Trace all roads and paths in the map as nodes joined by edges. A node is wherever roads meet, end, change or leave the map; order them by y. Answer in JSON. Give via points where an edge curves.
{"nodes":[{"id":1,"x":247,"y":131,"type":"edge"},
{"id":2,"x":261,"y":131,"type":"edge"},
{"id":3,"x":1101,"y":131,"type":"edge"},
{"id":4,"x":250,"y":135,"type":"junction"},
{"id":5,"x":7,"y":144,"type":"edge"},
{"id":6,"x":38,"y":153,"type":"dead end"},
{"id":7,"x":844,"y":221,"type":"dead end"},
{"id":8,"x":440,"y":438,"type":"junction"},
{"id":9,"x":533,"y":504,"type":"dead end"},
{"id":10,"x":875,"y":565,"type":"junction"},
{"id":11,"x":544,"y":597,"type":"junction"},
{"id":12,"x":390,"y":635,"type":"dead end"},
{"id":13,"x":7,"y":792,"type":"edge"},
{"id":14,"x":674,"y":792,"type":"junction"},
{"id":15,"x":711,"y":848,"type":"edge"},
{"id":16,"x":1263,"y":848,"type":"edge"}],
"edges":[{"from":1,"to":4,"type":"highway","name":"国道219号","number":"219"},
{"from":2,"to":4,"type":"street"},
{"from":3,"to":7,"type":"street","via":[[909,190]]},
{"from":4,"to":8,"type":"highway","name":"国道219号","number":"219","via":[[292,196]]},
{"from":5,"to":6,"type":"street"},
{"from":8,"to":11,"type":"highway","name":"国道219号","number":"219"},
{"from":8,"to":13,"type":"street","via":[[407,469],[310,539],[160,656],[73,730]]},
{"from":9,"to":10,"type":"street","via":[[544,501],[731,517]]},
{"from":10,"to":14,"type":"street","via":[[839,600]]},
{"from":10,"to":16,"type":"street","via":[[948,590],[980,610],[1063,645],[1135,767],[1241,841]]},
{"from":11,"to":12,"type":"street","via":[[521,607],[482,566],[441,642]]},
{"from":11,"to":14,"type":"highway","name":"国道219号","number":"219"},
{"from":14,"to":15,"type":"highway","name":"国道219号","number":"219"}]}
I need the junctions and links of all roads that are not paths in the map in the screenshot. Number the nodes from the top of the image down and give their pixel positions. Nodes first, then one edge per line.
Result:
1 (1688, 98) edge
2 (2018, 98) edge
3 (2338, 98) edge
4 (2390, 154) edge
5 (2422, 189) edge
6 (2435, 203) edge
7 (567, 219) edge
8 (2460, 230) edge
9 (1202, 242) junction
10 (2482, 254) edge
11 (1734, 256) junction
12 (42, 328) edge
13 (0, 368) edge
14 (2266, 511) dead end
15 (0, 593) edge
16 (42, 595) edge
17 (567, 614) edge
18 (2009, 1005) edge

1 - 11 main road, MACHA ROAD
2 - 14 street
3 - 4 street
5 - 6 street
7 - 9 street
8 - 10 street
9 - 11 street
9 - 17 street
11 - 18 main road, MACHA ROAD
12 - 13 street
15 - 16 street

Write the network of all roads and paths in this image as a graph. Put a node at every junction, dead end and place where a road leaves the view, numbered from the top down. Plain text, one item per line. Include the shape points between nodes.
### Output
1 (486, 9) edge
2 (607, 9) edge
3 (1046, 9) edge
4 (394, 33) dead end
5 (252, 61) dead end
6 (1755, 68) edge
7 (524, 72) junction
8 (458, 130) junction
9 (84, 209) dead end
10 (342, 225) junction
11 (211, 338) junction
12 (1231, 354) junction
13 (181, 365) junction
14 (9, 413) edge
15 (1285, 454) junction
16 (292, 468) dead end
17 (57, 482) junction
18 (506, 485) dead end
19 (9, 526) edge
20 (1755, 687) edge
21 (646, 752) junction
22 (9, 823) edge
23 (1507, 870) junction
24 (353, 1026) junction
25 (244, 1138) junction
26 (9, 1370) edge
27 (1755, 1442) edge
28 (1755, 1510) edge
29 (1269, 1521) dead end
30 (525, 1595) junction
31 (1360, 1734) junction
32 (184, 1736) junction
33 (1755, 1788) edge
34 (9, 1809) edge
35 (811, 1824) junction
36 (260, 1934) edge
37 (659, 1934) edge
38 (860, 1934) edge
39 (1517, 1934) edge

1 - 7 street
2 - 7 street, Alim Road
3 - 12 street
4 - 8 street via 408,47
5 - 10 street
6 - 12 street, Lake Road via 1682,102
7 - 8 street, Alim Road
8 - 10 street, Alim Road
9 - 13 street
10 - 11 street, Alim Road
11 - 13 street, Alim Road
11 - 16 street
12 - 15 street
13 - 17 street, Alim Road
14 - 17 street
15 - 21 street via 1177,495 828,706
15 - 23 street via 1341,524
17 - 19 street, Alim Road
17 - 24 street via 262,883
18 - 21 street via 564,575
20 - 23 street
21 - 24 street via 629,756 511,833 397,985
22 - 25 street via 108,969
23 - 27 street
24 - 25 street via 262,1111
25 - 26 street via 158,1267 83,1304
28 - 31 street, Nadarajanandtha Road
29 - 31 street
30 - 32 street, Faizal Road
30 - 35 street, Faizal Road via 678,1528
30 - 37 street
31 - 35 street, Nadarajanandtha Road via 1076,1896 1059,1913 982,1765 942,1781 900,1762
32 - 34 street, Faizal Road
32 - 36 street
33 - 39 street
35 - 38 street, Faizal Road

WHAT THE TASK ASKS. Once more, give all the records exactly as they were written.

RESULT OF THIS EXERCISE.
Trace all roads and paths in the map as nodes joined by edges. A node is wherever roads meet, end, change or leave the map; order them by y. Answer in JSON. Give via points where an edge curves.
{"nodes":[{"id":1,"x":247,"y":131,"type":"edge"},
{"id":2,"x":261,"y":131,"type":"edge"},
{"id":3,"x":1101,"y":131,"type":"edge"},
{"id":4,"x":250,"y":135,"type":"junction"},
{"id":5,"x":7,"y":144,"type":"edge"},
{"id":6,"x":38,"y":153,"type":"dead end"},
{"id":7,"x":844,"y":221,"type":"dead end"},
{"id":8,"x":440,"y":438,"type":"junction"},
{"id":9,"x":533,"y":504,"type":"dead end"},
{"id":10,"x":875,"y":565,"type":"junction"},
{"id":11,"x":544,"y":597,"type":"junction"},
{"id":12,"x":390,"y":635,"type":"dead end"},
{"id":13,"x":7,"y":792,"type":"edge"},
{"id":14,"x":674,"y":792,"type":"junction"},
{"id":15,"x":711,"y":848,"type":"edge"},
{"id":16,"x":1263,"y":848,"type":"edge"}],
"edges":[{"from":1,"to":4,"type":"highway","name":"国道219号","number":"219"},
{"from":2,"to":4,"type":"street"},
{"from":3,"to":7,"type":"street","via":[[909,190]]},
{"from":4,"to":8,"type":"highway","name":"国道219号","number":"219","via":[[292,196]]},
{"from":5,"to":6,"type":"street"},
{"from":8,"to":11,"type":"highway","name":"国道219号","number":"219"},
{"from":8,"to":13,"type":"street","via":[[407,469],[310,539],[160,656],[73,730]]},
{"from":9,"to":10,"type":"street","via":[[544,501],[731,517]]},
{"from":10,"to":14,"type":"street","via":[[839,600]]},
{"from":10,"to":16,"type":"street","via":[[948,590],[980,610],[1063,645],[1135,767],[1241,841]]},
{"from":11,"to":12,"type":"street","via":[[521,607],[482,566],[441,642]]},
{"from":11,"to":14,"type":"highway","name":"国道219号","number":"219"},
{"from":14,"to":15,"type":"highway","name":"国道219号","number":"219"}]}
I need the junctions and links of all roads that are not paths in the map in the screenshot. Number the nodes from the top of the image down and give their pixel positions. Nodes first, then one edge per line.
Result:
1 (1688, 98) edge
2 (2018, 98) edge
3 (2338, 98) edge
4 (2390, 154) edge
5 (2422, 189) edge
6 (2435, 203) edge
7 (567, 219) edge
8 (2460, 230) edge
9 (1202, 242) junction
10 (2482, 254) edge
11 (1734, 256) junction
12 (42, 328) edge
13 (0, 368) edge
14 (2266, 511) dead end
15 (0, 593) edge
16 (42, 595) edge
17 (567, 614) edge
18 (2009, 1005) edge

1 - 11 main road, MACHA ROAD
2 - 14 street
3 - 4 street
5 - 6 street
7 - 9 street
8 - 10 street
9 - 11 street
9 - 17 street
11 - 18 main road, MACHA ROAD
12 - 13 street
15 - 16 street

Write the network of all roads and paths in this image as a graph. Put a node at every junction, dead end and place where a road leaves the view, numbered from the top down. Plain text, one item per line. Include the shape points between nodes.
### Output
1 (486, 9) edge
2 (607, 9) edge
3 (1046, 9) edge
4 (394, 33) dead end
5 (252, 61) dead end
6 (1755, 68) edge
7 (524, 72) junction
8 (458, 130) junction
9 (84, 209) dead end
10 (342, 225) junction
11 (211, 338) junction
12 (1231, 354) junction
13 (181, 365) junction
14 (9, 413) edge
15 (1285, 454) junction
16 (292, 468) dead end
17 (57, 482) junction
18 (506, 485) dead end
19 (9, 526) edge
20 (1755, 687) edge
21 (646, 752) junction
22 (9, 823) edge
23 (1507, 870) junction
24 (353, 1026) junction
25 (244, 1138) junction
26 (9, 1370) edge
27 (1755, 1442) edge
28 (1755, 1510) edge
29 (1269, 1521) dead end
30 (525, 1595) junction
31 (1360, 1734) junction
32 (184, 1736) junction
33 (1755, 1788) edge
34 (9, 1809) edge
35 (811, 1824) junction
36 (260, 1934) edge
37 (659, 1934) edge
38 (860, 1934) edge
39 (1517, 1934) edge

1 - 7 street
2 - 7 street, Alim Road
3 - 12 street
4 - 8 street via 408,47
5 - 10 street
6 - 12 street, Lake Road via 1682,102
7 - 8 street, Alim Road
8 - 10 street, Alim Road
9 - 13 street
10 - 11 street, Alim Road
11 - 13 street, Alim Road
11 - 16 street
12 - 15 street
13 - 17 street, Alim Road
14 - 17 street
15 - 21 street via 1177,495 828,706
15 - 23 street via 1341,524
17 - 19 street, Alim Road
17 - 24 street via 262,883
18 - 21 street via 564,575
20 - 23 street
21 - 24 street via 629,756 511,833 397,985
22 - 25 street via 108,969
23 - 27 street
24 - 25 street via 262,1111
25 - 26 street via 158,1267 83,1304
28 - 31 street, Nadarajanandtha Road
29 - 31 street
30 - 32 street, Faizal Road
30 - 35 street, Faizal Road via 678,1528
30 - 37 street
31 - 35 street, Nadarajanandtha Road via 1076,1896 1059,1913 982,1765 942,1781 900,1762
32 - 34 street, Faizal Road
32 - 36 street
33 - 39 street
35 - 38 street, Faizal Road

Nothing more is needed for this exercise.